Material to process:
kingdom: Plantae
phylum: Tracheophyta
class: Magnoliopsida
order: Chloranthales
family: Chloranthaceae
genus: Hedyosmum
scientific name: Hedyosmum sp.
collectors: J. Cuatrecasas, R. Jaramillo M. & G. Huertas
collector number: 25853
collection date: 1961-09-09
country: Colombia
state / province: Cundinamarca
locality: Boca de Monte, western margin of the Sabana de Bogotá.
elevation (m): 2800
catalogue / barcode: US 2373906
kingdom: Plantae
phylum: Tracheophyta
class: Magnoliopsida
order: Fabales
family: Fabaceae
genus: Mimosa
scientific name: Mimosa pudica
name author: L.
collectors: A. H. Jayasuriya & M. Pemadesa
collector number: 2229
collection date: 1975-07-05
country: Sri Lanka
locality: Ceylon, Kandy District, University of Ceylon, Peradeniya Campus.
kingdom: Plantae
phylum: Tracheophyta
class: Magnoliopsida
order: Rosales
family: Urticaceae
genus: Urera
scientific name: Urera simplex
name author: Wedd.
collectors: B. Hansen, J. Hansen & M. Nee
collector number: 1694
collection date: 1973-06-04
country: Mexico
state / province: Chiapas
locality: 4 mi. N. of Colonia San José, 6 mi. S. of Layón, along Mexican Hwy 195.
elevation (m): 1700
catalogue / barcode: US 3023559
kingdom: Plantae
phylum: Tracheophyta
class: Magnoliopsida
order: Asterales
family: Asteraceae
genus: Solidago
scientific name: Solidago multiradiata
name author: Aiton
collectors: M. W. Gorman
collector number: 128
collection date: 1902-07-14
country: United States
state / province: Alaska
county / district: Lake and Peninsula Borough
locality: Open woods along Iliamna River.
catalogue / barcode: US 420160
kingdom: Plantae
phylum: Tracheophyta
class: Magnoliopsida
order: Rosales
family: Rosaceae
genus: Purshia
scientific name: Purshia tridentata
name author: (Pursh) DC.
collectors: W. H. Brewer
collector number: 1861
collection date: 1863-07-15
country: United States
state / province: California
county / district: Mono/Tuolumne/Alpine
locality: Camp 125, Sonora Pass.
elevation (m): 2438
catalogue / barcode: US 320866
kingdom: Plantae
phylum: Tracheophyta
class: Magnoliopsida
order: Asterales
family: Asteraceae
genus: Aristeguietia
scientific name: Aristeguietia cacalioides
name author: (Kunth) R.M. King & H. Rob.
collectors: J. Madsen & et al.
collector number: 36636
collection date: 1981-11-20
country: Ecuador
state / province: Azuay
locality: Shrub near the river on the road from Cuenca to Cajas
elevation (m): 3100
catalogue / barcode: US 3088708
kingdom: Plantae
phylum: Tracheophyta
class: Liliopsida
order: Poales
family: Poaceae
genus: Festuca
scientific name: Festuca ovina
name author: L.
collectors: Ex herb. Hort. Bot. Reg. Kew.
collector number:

Exercise directions: Count the lines in the records above that contain the string "locality", and reply with that number alone.

Response below: 6